= Beginning of Section =

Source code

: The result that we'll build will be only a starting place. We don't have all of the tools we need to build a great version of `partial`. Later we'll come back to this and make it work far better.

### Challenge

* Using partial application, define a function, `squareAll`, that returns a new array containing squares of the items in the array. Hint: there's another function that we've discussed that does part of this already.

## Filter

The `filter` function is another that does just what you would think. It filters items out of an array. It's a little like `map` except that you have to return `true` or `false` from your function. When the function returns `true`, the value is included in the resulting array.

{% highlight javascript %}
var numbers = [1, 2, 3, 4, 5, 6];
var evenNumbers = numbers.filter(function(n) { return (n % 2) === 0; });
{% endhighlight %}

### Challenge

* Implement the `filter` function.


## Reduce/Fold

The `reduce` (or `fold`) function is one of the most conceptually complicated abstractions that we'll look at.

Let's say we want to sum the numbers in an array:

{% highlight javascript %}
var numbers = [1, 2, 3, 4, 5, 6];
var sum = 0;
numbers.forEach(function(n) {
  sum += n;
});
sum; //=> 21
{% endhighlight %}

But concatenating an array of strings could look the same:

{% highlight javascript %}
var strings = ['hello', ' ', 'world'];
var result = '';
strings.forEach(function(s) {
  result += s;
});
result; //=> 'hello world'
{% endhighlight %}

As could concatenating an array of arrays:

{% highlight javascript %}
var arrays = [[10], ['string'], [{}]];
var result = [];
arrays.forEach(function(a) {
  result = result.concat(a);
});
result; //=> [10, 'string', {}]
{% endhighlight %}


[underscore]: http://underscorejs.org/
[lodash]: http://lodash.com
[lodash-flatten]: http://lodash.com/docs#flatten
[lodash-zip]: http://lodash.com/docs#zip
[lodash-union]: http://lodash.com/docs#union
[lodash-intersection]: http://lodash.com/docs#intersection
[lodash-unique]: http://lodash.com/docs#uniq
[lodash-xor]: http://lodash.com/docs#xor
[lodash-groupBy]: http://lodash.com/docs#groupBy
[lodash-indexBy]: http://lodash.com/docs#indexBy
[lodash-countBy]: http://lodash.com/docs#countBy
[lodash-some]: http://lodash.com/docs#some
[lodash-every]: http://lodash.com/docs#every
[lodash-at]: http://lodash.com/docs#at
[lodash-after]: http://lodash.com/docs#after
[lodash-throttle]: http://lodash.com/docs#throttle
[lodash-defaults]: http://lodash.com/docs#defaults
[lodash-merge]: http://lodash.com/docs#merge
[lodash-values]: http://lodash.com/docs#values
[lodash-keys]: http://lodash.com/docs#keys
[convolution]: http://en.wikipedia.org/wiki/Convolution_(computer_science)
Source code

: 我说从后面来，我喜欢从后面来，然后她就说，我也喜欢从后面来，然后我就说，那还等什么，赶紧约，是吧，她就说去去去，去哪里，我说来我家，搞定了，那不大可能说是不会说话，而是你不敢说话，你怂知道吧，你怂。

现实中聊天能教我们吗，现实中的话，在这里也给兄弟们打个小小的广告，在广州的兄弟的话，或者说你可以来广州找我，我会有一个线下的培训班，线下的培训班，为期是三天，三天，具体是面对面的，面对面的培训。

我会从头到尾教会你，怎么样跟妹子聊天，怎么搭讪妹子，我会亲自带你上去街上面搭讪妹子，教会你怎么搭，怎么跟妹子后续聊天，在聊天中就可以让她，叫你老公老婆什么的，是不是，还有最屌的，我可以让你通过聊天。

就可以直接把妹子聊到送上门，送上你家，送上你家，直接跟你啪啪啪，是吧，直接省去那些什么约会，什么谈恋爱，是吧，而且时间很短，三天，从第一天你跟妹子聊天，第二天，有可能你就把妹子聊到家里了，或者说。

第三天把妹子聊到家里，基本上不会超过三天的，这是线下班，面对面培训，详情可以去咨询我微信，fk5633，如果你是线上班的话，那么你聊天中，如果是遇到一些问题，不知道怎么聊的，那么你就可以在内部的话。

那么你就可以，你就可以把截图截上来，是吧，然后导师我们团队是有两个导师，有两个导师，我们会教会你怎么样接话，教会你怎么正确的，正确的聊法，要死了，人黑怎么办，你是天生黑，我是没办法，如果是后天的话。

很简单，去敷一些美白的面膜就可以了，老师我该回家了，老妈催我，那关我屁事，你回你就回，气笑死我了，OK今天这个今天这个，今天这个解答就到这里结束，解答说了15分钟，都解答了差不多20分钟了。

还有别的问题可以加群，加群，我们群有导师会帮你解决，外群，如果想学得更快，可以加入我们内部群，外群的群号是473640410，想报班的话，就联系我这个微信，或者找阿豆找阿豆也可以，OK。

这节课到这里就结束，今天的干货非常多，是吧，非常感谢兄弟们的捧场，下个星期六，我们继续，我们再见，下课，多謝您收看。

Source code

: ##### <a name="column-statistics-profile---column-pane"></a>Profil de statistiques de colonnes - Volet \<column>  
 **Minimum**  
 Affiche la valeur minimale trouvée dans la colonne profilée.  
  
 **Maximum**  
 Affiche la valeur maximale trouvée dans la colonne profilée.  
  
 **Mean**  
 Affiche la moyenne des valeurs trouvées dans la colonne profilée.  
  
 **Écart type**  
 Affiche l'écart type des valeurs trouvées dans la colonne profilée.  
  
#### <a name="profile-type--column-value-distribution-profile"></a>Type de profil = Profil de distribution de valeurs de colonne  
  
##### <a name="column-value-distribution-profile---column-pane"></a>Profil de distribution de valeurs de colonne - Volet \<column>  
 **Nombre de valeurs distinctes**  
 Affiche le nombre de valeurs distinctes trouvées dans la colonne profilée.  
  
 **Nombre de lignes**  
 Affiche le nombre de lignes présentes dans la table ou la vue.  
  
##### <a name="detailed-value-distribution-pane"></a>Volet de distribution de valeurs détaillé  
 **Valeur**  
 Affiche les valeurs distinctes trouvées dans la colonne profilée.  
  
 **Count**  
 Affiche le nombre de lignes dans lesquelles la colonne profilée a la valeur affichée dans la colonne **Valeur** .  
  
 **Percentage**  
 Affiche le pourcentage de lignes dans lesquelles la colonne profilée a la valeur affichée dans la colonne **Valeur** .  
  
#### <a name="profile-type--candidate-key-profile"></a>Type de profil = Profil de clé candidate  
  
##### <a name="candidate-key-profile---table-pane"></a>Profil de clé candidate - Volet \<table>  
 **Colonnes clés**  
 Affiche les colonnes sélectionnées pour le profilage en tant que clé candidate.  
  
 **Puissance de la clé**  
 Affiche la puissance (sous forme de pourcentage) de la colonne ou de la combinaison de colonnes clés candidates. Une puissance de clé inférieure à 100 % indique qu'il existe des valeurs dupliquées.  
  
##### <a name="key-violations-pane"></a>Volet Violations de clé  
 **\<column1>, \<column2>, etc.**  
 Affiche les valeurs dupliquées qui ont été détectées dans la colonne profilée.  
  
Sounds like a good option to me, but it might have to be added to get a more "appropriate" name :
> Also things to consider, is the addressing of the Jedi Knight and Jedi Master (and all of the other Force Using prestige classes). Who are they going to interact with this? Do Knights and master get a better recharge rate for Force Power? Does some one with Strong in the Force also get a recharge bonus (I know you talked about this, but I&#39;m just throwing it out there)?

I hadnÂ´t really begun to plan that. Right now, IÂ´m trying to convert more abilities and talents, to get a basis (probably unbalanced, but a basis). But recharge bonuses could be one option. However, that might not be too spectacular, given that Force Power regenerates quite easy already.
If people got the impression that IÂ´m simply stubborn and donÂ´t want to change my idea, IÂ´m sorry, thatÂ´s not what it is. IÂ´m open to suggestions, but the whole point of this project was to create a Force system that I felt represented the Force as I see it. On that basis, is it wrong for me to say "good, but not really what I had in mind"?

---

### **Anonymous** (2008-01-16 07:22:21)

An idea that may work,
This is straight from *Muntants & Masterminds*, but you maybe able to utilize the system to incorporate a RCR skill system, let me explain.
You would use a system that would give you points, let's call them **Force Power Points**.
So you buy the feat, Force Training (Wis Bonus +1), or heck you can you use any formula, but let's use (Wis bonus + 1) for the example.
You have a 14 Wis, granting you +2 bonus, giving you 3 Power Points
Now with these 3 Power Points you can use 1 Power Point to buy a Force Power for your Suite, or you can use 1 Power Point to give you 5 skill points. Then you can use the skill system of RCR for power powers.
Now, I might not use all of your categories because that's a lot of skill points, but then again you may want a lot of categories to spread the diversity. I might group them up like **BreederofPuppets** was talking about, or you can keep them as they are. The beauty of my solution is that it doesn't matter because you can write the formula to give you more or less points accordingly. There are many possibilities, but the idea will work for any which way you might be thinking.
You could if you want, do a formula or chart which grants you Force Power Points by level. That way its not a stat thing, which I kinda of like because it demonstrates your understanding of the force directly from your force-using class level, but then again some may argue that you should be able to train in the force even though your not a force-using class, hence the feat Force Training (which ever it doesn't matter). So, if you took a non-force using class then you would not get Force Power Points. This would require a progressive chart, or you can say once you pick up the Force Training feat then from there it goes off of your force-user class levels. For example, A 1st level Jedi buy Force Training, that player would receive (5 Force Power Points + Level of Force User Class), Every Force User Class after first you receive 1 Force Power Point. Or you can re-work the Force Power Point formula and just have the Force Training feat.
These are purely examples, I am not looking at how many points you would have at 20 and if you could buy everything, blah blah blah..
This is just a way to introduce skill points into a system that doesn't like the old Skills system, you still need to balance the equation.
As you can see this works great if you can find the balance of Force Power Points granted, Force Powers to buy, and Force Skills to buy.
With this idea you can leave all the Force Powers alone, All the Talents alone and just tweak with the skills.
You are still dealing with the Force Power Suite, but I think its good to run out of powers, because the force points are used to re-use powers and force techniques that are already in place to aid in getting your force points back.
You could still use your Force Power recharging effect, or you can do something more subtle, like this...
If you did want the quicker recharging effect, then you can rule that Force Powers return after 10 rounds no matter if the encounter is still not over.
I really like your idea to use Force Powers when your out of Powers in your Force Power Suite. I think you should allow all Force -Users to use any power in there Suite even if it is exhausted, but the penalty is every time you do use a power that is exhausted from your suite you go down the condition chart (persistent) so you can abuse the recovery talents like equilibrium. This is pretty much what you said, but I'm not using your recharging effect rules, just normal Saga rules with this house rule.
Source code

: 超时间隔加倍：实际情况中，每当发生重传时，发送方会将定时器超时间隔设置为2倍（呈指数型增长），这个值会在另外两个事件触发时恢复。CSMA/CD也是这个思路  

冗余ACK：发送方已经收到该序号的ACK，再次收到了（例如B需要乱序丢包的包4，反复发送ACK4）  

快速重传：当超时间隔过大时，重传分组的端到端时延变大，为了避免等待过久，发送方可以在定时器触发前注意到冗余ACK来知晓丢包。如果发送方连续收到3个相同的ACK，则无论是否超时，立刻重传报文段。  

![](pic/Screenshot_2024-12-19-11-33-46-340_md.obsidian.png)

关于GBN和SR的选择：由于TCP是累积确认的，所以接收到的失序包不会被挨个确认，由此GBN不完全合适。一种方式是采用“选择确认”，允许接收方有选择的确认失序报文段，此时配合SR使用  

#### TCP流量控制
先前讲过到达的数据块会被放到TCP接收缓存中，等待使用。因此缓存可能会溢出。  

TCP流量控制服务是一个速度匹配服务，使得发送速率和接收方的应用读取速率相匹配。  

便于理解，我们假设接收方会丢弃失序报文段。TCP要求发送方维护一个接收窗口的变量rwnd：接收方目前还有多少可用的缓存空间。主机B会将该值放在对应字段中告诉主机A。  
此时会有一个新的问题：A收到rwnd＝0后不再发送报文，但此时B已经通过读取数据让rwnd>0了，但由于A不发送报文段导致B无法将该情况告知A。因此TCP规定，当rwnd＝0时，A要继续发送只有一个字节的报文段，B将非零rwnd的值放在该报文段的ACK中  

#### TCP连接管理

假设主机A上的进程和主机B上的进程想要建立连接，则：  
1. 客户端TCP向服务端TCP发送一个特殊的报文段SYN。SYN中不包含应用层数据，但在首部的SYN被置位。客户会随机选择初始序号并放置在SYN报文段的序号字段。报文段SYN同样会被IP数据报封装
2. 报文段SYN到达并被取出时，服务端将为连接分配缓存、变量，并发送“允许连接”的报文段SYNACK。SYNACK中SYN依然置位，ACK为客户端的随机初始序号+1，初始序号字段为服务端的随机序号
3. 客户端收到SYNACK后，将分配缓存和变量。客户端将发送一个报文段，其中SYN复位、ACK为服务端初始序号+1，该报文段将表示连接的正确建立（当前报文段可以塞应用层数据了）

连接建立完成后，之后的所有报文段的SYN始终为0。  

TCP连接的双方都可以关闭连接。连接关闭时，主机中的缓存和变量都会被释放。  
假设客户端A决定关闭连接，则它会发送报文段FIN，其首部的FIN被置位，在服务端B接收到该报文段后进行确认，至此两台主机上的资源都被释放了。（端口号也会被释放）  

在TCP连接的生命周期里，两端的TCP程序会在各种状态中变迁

= End of Section =

» **Problem statement**
Please write out exactly the line containing "此时会有一个新的问题：A收到" and every line after it through the end of the records, nothing more.

» **Task response**
此时会有一个新的问题：A收到rwnd＝0后不再发送报文，但此时B已经通过读取数据让rwnd>0了，但由于A不发送报文段导致B无法将该情况告知A。因此TCP规定，当rwnd＝0时，A要继续发送只有一个字节的报文段，B将非零rwnd的值放在该报文段的ACK中  

#### TCP连接管理

假设主机A上的进程和主机B上的进程想要建立连接，则：  
1. 客户端TCP向服务端TCP发送一个特殊的报文段SYN。SYN中不包含应用层数据，但在首部的SYN被置位。客户会随机选择初始序号并放置在SYN报文段的序号字段。报文段SYN同样会被IP数据报封装
2. 报文段SYN到达并被取出时，服务端将为连接分配缓存、变量，并发送“允许连接”的报文段SYNACK。SYNACK中SYN依然置位，ACK为客户端的随机初始序号+1，初始序号字段为服务端的随机序号
3. 客户端收到SYNACK后，将分配缓存和变量。客户端将发送一个报文段，其中SYN复位、ACK为服务端初始序号+1，该报文段将表示连接的正确建立（当前报文段可以塞应用层数据了）

连接建立完成后，之后的所有报文段的SYN始终为0。  

TCP连接的双方都可以关闭连接。连接关闭时，主机中的缓存和变量都会被释放。  
假设客户端A决定关闭连接，则它会发送报文段FIN，其首部的FIN被置位，在服务端B接收到该报文段后进行确认，至此两台主机上的资源都被释放了。（端口号也会被释放）  

在TCP连接的生命周期里，两端的TCP程序会在各种状态中变迁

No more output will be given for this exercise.